WORK REQUEST
In the records that follow, locate every line with "nose" and extract it.

Per-instance keypoint data:
•••

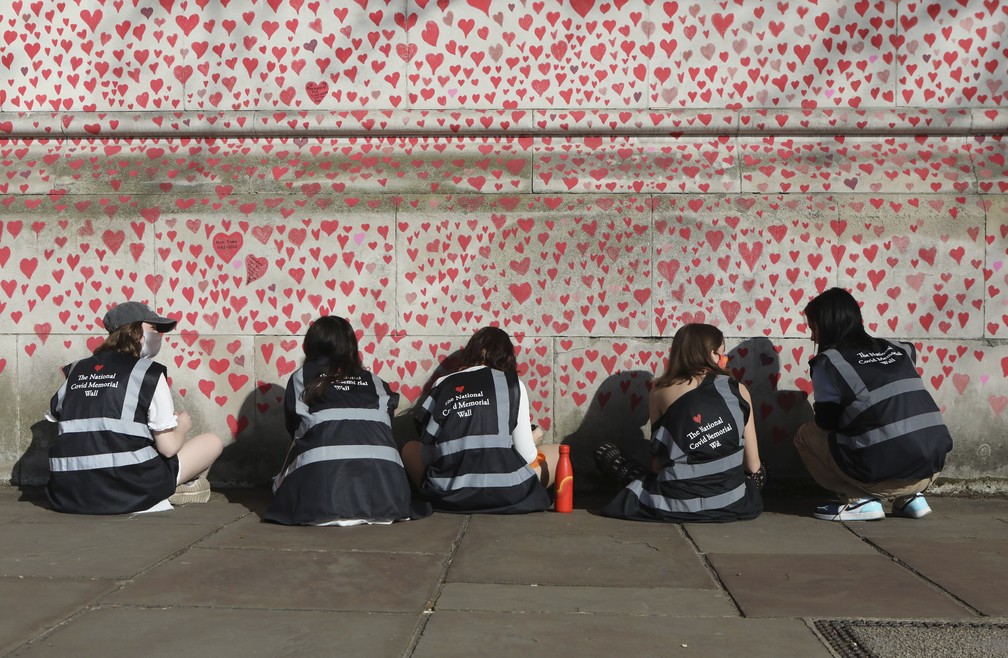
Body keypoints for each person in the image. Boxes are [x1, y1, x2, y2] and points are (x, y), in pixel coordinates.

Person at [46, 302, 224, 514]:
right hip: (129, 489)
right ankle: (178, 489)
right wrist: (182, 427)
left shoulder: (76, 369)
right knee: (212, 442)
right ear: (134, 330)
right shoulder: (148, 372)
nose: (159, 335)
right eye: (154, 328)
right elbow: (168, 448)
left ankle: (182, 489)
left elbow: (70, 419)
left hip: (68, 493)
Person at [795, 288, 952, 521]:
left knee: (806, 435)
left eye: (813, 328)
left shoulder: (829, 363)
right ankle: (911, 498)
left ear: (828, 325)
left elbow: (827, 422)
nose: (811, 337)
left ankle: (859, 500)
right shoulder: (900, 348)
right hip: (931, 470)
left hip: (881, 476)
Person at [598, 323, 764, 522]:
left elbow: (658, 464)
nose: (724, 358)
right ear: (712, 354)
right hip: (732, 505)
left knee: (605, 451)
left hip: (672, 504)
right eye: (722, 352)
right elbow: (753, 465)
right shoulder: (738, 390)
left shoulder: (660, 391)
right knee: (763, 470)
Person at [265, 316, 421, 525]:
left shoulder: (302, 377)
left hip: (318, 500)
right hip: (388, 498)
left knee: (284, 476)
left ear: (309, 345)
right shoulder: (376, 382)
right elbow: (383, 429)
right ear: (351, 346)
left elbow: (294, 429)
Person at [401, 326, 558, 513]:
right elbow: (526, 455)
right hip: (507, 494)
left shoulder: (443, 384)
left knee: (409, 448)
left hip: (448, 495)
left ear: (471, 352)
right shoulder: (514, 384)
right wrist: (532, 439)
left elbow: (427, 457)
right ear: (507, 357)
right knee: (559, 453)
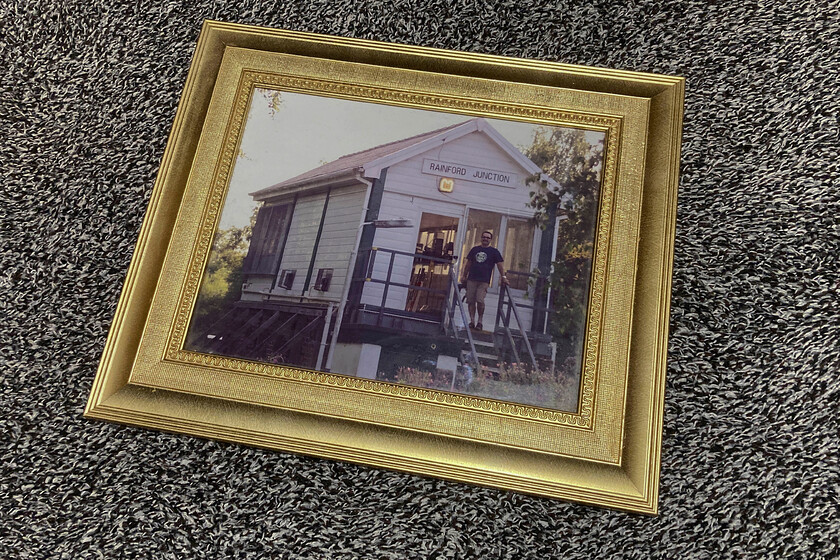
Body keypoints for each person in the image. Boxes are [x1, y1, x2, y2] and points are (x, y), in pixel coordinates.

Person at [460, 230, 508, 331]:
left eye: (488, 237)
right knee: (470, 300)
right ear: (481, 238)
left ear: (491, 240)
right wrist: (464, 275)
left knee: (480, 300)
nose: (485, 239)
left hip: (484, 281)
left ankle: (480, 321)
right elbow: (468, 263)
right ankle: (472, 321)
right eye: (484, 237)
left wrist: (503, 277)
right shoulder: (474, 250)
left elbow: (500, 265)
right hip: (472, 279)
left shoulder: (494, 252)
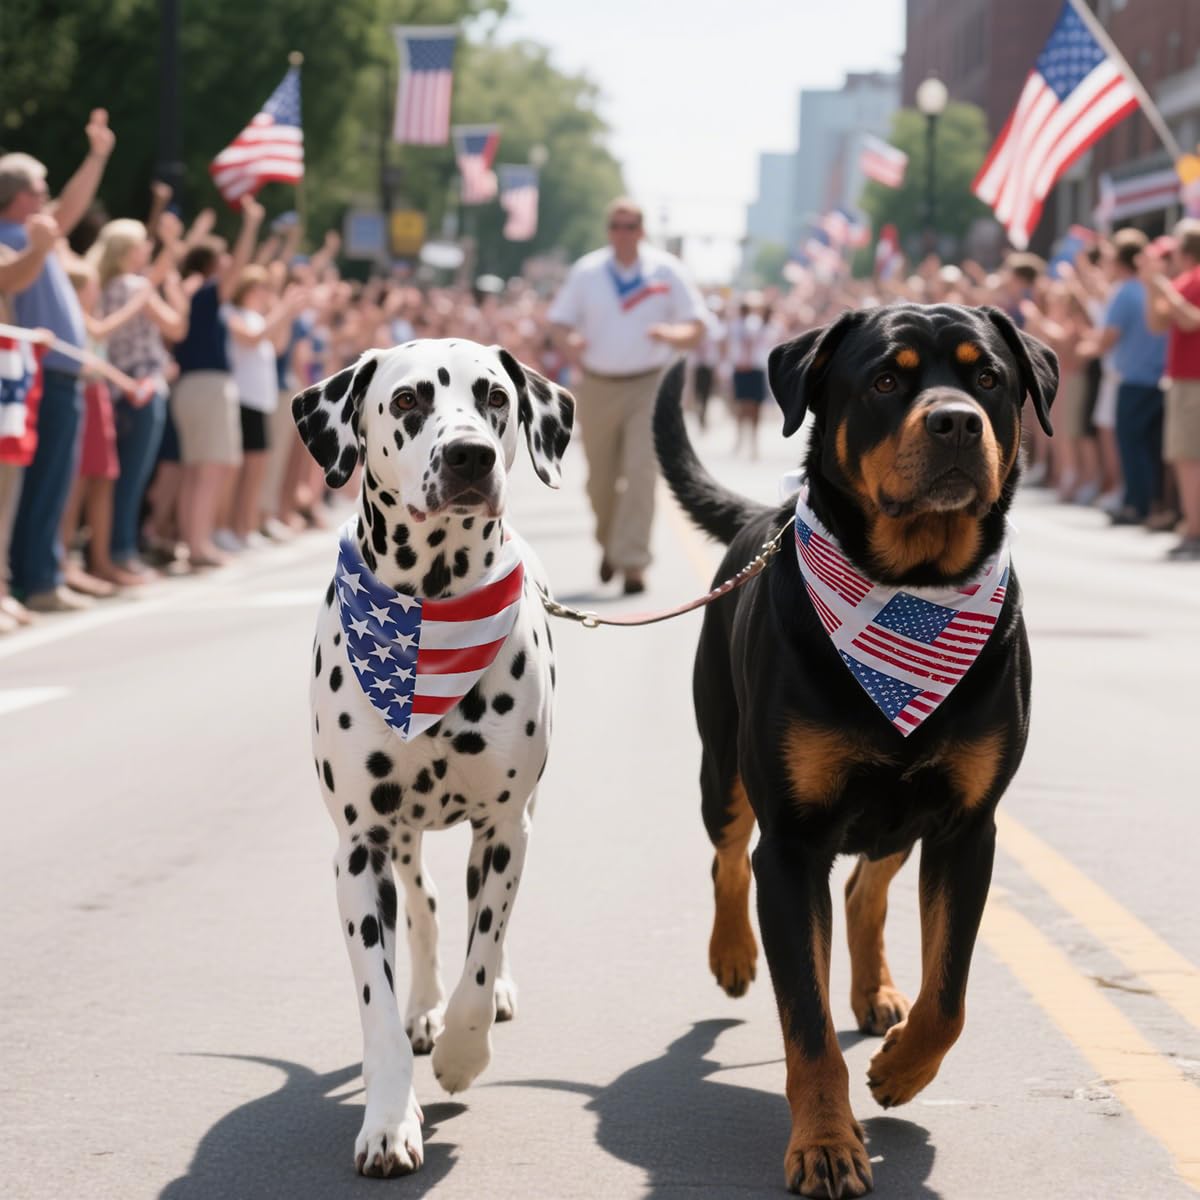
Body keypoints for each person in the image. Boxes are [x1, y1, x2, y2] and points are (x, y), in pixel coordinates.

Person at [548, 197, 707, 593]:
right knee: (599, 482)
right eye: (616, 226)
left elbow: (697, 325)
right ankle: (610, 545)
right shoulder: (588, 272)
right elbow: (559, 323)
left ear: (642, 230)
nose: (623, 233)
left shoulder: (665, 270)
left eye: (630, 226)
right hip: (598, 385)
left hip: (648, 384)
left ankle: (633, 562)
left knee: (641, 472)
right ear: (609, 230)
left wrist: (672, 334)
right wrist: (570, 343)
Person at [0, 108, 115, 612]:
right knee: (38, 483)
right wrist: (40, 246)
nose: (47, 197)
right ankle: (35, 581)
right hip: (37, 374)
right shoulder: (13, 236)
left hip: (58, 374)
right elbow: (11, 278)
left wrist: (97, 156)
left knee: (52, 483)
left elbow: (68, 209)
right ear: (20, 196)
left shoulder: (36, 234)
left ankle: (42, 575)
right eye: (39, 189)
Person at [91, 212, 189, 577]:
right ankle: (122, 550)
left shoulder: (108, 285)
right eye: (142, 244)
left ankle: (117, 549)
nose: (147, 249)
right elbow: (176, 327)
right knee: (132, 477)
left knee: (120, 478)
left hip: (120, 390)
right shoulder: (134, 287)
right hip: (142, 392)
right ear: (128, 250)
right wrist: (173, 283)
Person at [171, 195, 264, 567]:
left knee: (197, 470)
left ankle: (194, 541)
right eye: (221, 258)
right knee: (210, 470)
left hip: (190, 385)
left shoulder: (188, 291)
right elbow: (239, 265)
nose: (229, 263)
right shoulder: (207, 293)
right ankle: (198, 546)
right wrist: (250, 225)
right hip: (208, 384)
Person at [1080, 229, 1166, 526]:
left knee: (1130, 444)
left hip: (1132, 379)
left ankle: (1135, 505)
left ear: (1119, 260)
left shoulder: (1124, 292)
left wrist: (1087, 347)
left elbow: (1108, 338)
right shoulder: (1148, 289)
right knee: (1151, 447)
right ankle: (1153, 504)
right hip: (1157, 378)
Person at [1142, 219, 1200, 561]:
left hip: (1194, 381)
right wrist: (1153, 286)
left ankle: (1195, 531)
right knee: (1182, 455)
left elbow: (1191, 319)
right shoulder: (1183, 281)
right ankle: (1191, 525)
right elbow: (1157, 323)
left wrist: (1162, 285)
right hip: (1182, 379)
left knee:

•••

TASK SOLUTION
nose: (159, 335)
nose: (811, 337)
nose: (724, 358)
nose: (485, 239)
nose: (623, 233)
nose: (47, 197)
nose: (147, 249)
nose: (229, 263)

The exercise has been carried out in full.